The thing about the resurrection moment is that it doesn’t change the circumstances of our lives. It doesn’t do away with pain and suffering, and it doesn’t add to our pantries or bank accounts. But it does affect the way that we see and understand our circumstances. Our faith does not deny that suffering and injustice are still present, for now. But we also proclaim that the kingdom of God is not put on hold until we die and enter heaven. When life is understood as a gift of love, then we discover what Jesus said, that the kingdom of God is among us. William Sloan Coffin, minister at Riverside church in New York, described the difference between viewing life as a threatening and viewing it as a gift, and tells us what is needed to make the shift.
“As I see it,” he said, “the primary religious task these days is to try to think straight....You can't think straight with a heart full of fear, for fear seeks safety, not truth. If your heart's a stone, you can't have decent thoughts--either about personal relations or about international ones. A heart full of love, on the other hand, has a limbering effect on the mind."

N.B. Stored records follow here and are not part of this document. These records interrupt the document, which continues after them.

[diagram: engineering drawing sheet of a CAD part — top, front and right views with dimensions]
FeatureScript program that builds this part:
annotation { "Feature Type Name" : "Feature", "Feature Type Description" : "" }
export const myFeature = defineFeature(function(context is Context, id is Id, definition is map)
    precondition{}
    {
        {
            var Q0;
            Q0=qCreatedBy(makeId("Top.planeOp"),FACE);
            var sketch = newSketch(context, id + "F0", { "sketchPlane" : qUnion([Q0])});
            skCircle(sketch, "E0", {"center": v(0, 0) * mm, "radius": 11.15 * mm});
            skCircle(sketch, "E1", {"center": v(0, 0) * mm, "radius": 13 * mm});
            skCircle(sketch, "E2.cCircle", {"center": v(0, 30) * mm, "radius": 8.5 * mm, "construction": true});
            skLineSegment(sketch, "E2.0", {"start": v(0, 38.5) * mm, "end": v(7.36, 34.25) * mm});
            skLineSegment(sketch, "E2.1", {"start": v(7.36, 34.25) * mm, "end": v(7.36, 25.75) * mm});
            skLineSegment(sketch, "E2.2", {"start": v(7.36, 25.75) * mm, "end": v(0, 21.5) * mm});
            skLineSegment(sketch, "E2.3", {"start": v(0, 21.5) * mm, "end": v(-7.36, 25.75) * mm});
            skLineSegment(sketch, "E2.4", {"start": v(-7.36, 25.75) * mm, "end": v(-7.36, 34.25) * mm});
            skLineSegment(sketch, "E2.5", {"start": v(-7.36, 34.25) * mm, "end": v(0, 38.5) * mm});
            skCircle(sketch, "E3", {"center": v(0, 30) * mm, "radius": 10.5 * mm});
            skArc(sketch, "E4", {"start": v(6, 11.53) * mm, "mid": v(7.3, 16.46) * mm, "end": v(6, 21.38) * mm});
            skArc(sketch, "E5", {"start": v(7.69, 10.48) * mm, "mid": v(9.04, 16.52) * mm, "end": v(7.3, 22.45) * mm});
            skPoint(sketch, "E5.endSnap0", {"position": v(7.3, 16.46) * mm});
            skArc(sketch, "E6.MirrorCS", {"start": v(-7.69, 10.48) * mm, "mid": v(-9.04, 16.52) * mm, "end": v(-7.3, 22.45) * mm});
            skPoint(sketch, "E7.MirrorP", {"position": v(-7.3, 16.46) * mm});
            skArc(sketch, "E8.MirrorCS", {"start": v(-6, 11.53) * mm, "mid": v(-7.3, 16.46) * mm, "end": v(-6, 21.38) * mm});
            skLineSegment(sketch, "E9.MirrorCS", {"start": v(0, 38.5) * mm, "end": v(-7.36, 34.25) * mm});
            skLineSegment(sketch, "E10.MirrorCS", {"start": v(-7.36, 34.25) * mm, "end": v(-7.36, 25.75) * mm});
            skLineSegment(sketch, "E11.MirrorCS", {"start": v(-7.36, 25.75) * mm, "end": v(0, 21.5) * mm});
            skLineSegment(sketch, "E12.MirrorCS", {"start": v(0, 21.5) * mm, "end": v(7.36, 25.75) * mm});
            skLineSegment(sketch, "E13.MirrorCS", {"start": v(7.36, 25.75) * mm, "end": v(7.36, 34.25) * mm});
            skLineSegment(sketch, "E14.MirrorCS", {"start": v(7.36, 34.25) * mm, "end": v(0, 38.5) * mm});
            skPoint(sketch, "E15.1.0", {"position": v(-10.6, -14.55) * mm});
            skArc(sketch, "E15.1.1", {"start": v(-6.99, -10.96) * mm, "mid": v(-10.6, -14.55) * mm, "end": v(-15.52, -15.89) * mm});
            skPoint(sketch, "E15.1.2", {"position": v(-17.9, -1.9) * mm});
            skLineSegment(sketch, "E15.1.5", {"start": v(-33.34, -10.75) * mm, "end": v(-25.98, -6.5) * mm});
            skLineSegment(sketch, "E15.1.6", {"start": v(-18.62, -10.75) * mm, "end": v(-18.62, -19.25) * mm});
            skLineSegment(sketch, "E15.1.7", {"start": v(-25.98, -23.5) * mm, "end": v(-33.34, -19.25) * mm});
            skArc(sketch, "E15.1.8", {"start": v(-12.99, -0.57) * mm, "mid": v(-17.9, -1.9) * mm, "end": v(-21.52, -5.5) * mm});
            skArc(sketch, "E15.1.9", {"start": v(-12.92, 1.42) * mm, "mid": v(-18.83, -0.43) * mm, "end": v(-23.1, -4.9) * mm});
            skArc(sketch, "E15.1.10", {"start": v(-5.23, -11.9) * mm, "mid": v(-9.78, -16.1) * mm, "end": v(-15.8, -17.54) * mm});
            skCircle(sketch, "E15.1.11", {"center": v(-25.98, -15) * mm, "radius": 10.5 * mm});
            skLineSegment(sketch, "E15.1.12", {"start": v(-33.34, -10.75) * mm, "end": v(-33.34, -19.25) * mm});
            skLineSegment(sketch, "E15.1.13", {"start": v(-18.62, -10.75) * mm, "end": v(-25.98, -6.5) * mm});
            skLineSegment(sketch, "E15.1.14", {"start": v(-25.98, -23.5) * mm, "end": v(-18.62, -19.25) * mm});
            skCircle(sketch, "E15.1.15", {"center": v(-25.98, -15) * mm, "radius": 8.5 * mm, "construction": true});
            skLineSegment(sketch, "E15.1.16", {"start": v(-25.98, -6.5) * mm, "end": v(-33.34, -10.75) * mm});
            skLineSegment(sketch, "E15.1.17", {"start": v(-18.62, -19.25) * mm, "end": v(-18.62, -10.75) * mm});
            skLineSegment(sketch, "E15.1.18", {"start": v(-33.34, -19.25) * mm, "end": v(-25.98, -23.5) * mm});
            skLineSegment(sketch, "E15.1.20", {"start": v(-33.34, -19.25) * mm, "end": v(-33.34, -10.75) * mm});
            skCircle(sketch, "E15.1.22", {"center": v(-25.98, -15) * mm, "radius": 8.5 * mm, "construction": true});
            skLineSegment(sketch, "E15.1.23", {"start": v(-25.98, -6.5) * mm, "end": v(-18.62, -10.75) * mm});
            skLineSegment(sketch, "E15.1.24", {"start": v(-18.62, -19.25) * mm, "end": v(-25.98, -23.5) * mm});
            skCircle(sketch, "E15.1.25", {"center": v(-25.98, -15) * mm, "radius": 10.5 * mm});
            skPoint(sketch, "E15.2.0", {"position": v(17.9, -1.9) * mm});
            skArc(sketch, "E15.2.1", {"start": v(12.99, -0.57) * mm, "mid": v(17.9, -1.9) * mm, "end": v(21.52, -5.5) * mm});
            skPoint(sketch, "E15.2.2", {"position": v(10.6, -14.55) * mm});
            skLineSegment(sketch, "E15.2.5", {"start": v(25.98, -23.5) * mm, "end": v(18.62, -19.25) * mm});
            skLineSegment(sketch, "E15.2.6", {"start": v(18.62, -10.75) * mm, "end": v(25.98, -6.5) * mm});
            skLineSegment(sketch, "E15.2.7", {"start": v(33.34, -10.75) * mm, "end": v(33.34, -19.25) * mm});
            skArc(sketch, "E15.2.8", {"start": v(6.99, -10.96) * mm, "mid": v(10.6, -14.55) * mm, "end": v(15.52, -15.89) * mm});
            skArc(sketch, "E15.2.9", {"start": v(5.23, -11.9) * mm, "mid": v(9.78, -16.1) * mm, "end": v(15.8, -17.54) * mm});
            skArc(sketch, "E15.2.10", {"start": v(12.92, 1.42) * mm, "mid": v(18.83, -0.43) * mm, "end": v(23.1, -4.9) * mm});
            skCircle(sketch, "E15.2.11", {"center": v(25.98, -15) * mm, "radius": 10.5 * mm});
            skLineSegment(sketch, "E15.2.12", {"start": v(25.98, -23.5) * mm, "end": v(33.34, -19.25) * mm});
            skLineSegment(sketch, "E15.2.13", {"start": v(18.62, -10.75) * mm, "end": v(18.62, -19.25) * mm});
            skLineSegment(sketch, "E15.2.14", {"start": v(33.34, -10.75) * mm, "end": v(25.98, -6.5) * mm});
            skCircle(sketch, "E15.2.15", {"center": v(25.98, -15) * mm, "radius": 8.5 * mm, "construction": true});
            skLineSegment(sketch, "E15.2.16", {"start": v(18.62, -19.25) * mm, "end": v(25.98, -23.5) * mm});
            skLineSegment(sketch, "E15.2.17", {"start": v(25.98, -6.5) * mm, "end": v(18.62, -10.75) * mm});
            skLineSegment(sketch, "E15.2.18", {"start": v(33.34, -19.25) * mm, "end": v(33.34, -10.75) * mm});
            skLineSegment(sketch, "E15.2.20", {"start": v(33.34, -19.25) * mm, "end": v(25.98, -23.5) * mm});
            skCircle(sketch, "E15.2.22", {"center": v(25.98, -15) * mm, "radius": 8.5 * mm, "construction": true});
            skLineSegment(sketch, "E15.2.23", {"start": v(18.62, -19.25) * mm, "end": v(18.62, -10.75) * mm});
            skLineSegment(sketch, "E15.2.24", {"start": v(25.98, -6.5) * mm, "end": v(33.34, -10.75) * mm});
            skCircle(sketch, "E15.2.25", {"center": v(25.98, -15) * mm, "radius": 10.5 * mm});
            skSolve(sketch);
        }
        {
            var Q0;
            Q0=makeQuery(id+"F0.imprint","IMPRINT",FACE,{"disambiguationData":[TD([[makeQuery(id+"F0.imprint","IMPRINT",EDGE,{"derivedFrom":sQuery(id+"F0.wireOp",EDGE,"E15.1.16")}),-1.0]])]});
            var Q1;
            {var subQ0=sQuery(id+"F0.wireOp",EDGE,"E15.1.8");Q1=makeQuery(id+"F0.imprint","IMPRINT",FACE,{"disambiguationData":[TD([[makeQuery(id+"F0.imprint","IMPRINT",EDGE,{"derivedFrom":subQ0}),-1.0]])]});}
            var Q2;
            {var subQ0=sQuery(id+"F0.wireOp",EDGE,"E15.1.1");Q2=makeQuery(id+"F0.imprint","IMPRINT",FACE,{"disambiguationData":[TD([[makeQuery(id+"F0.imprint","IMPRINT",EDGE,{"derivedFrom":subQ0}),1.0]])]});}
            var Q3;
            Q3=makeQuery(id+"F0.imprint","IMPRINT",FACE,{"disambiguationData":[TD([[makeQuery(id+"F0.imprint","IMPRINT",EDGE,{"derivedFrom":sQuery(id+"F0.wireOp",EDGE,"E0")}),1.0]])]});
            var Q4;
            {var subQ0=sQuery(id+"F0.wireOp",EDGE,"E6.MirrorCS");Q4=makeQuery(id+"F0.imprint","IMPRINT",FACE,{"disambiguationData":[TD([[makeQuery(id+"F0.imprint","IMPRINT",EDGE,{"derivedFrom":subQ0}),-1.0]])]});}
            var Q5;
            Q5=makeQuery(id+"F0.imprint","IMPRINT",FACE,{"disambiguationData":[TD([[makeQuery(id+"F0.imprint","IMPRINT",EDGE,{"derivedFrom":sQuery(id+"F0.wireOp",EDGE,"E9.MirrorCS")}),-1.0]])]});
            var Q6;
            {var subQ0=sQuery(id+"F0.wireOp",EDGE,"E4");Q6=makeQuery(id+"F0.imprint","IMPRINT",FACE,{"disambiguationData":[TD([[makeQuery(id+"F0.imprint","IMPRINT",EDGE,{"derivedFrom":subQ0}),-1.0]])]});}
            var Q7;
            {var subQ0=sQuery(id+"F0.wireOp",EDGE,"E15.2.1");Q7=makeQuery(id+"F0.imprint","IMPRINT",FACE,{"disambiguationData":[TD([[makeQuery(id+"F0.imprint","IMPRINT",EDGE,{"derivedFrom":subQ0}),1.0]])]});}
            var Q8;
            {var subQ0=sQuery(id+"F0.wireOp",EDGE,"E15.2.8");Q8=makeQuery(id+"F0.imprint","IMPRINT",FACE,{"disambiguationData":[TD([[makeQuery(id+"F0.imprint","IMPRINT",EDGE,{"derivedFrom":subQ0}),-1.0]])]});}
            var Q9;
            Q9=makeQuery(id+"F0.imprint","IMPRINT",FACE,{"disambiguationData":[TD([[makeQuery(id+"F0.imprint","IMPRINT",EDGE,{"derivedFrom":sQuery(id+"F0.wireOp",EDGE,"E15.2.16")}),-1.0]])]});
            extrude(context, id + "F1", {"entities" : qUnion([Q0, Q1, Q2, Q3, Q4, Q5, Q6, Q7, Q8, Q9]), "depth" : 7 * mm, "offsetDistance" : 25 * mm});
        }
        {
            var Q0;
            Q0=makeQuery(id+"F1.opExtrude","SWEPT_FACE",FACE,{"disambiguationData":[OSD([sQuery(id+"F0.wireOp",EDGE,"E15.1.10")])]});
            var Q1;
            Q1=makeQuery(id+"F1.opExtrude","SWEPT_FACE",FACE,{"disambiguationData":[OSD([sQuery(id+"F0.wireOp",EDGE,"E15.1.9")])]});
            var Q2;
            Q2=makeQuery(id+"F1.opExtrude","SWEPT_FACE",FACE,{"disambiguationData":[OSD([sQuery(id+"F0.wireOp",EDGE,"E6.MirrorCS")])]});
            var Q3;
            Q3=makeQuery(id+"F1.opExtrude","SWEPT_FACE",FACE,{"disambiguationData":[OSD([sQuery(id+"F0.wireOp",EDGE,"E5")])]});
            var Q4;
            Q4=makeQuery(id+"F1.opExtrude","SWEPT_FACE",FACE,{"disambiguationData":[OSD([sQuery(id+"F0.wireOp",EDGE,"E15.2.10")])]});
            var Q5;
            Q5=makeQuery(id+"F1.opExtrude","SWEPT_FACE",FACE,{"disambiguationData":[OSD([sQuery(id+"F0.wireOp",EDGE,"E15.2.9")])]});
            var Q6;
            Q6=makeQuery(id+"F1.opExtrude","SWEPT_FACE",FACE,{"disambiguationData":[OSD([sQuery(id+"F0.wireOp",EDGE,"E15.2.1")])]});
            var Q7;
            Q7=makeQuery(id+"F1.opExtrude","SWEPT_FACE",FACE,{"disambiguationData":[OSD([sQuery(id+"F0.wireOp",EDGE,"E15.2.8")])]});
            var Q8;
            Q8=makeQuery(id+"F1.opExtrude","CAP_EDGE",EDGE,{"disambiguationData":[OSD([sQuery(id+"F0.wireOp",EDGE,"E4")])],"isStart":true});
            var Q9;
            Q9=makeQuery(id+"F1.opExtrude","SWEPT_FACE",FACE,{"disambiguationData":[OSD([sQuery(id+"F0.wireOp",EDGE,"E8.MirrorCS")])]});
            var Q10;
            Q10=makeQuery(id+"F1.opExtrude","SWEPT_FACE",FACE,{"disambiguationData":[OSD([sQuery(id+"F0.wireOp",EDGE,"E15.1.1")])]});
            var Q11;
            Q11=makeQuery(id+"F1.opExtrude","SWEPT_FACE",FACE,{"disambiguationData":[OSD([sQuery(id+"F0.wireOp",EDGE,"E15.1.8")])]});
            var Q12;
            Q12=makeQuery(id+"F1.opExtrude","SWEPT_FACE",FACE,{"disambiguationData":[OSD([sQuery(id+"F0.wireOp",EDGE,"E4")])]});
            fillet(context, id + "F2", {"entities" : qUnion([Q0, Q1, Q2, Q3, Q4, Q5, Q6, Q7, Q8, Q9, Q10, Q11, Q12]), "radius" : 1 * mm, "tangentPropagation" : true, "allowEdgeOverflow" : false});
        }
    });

Instead of viewing life as a series of threats against which we strive for happiness, we suddenly understand that life is a blessing of grace that helps us to meet the times of tragedy. I believe that there are moments that come to each of us, which have the power to reveal life as it really is, and to affect they way we live in every other moment. These moments are sacred. They fill us with love, and from then on, everything looks different. I’ve heard it said that maybe heaven isn’t a different place, it’s just a new set of lenses to see the place where we are. There’s some truth to that. So may God give us a new way of seeing everything that has come before, and everything that is yet to be, and most of all this sacred, present moment.